═══ Exercise inputs

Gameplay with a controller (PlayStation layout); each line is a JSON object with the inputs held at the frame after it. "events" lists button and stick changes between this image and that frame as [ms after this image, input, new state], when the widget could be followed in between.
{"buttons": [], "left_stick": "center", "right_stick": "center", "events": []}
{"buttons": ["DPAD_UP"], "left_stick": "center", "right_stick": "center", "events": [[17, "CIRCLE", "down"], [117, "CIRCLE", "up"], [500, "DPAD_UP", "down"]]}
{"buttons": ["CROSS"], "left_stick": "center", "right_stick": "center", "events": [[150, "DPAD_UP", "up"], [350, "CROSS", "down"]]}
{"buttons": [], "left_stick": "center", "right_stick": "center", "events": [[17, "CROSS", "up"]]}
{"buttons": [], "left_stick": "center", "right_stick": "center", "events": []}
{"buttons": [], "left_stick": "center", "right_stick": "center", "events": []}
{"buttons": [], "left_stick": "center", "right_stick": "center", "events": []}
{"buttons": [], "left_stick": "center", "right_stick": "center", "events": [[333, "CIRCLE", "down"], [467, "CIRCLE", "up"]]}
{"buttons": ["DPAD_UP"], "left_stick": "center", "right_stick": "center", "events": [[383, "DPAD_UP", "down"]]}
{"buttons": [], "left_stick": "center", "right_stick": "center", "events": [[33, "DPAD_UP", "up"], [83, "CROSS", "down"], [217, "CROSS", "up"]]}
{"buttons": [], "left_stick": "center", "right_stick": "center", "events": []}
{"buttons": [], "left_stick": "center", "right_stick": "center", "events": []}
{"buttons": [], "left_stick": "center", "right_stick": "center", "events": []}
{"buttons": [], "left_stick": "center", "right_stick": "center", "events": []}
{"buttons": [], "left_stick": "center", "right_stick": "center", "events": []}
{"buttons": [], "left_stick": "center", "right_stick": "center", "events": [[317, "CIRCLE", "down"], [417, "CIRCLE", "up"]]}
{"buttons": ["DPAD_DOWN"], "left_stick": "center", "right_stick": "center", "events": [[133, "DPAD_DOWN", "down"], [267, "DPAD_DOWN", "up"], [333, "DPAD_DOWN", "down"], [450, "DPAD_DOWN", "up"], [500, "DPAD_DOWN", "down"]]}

══════

- The problem: Exact duplication of all the data above is expected.

- Response:
Gameplay with a controller (PlayStation layout); each line is a JSON object with the inputs held at the frame after it. "events" lists button and stick changes between this image and that frame as [ms after this image, input, new state], when the widget could be followed in between.
{"buttons": [], "left_stick": "center", "right_stick": "center", "events": []}
{"buttons": ["DPAD_UP"], "left_stick": "center", "right_stick": "center", "events": [[17, "CIRCLE", "down"], [117, "CIRCLE", "up"], [500, "DPAD_UP", "down"]]}
{"buttons": ["CROSS"], "left_stick": "center", "right_stick": "center", "events": [[150, "DPAD_UP", "up"], [350, "CROSS", "down"]]}
{"buttons": [], "left_stick": "center", "right_stick": "center", "events": [[17, "CROSS", "up"]]}
{"buttons": [], "left_stick": "center", "right_stick": "center", "events": []}
{"buttons": [], "left_stick": "center", "right_stick": "center", "events": []}
{"buttons": [], "left_stick": "center", "right_stick": "center", "events": []}
{"buttons": [], "left_stick": "center", "right_stick": "center", "events": [[333, "CIRCLE", "down"], [467, "CIRCLE", "up"]]}
{"buttons": ["DPAD_UP"], "left_stick": "center", "right_stick": "center", "events": [[383, "DPAD_UP", "down"]]}
{"buttons": [], "left_stick": "center", "right_stick": "center", "events": [[33, "DPAD_UP", "up"], [83, "CROSS", "down"], [217, "CROSS", "up"]]}
{"buttons": [], "left_stick": "center", "right_stick": "center", "events": []}
{"buttons": [], "left_stick": "center", "right_stick": "center", "events": []}
{"buttons": [], "left_stick": "center", "right_stick": "center", "events": []}
{"buttons": [], "left_stick": "center", "right_stick": "center", "events": []}
{"buttons": [], "left_stick": "center", "right_stick": "center", "events": []}
{"buttons": [], "left_stick": "center", "right_stick": "center", "events": [[317, "CIRCLE", "down"], [417, "CIRCLE", "up"]]}
{"buttons": ["DPAD_DOWN"], "left_stick": "center", "right_stick": "center", "events": [[133, "DPAD_DOWN", "down"], [267, "DPAD_DOWN", "up"], [333, "DPAD_DOWN", "down"], [450, "DPAD_DOWN", "up"], [500, "DPAD_DOWN", "down"]]}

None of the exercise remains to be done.